The European Union has cut its forecasts for economic growth in the 27-nation bloc amid the prospect of a conflict in Ukraine and disruptions to energy supplies
The EU’s gross domestic product will expand 2.7 percent this year and 2.3 percent in 2023, the bloc’s executive arm said.
The European Commission’s previous outlook expected growth of 4 percent this year and 2.8 percent in 2023. The EU economy expanded 5.4 percent last year following a deep recession prompted by the COVID-19 pandemic. GDP shrank 5.9 percent in 2020.
“The situation in Ukraine has posed new challenges, just as the union had recovered from the economic impacts of the pandemic,” the commission said when releasing the forecast. “The conflict is exacerbating pre-existing headwinds to growth.”
The conflict has darkened what was generally a bright economic picture for the EU. Early this year, European policymakers were counting on solid, if weaker, growth while grappling with surging inflation triggered by a global energy squeeze.
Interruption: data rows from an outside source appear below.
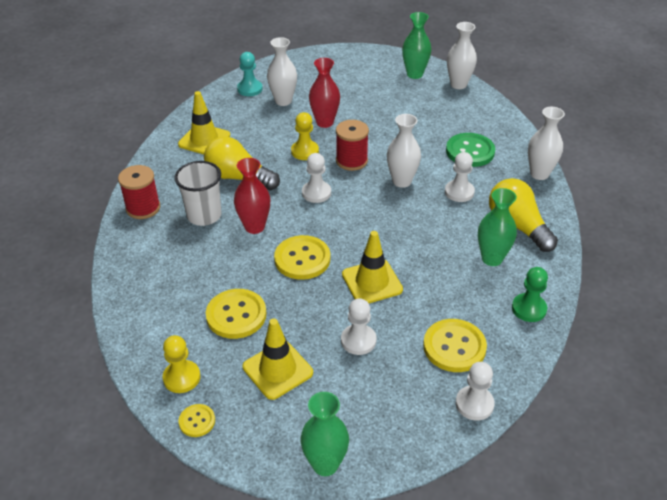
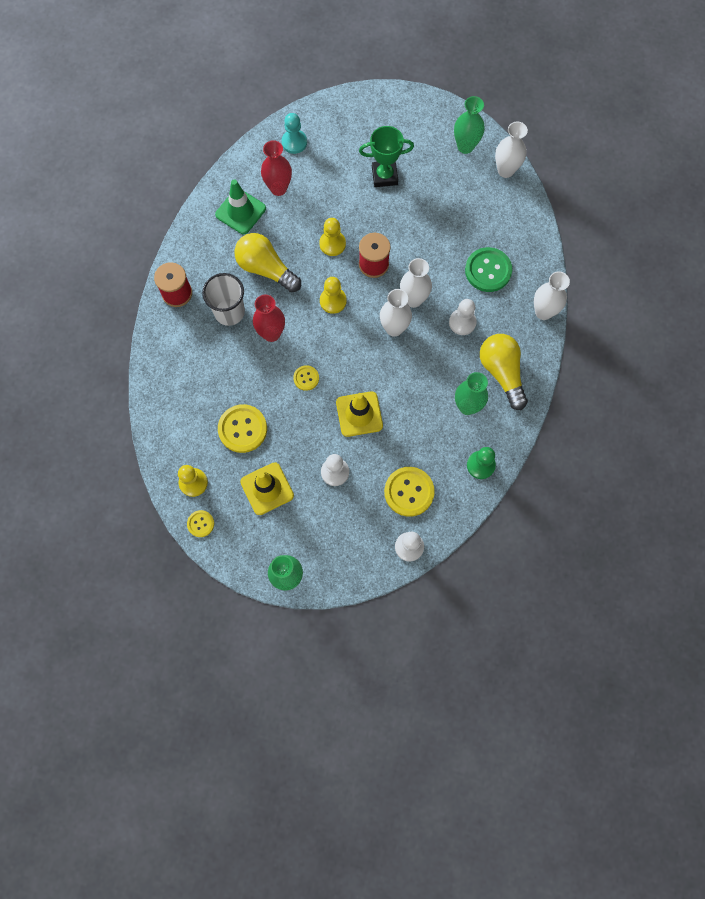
camera: 10 degrees right, 30 degrees up
yellow traffic cone [178,91,230,155] -> green traffic cone [215,180,266,234]
white vase [267,37,297,106] -> white vase moved to [380,289,412,337]
yellow button [274,235,330,280] -> yellow button [293,365,319,391], size x0.53
white pawn [302,153,331,203] -> yellow pawn [320,277,347,314]
red vase [309,58,340,128] -> red vase moved to [261,140,292,196]
none -> green trophy [359,126,414,187]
Now, energy has become a key problem for the EU as it seeks sanctions that deny Russia tens of billions in trade revenue without plunging member countries into recession. Soaring energy prices are driving record inflation, making everything from food to transport and housing more expensive.
Russia is the EU’s top supplier of oil, natural gas and coal, accounting for around a quarter of the bloc’s total energy. EU imports of energy from Russia last year totalled 99bn Euros ($103bn), or 62 percent of the bloc’s purchases of Russian goods.
An EU ban on coal from Russia is due to start in August, and a voluntary effort is underway to reduce demand for Russian natural gas by two-thirds this year. A proposed oil embargo has hit roadblocks amid reservations from some landlocked countries that are highly dependent on Russian oil, such as Hungary.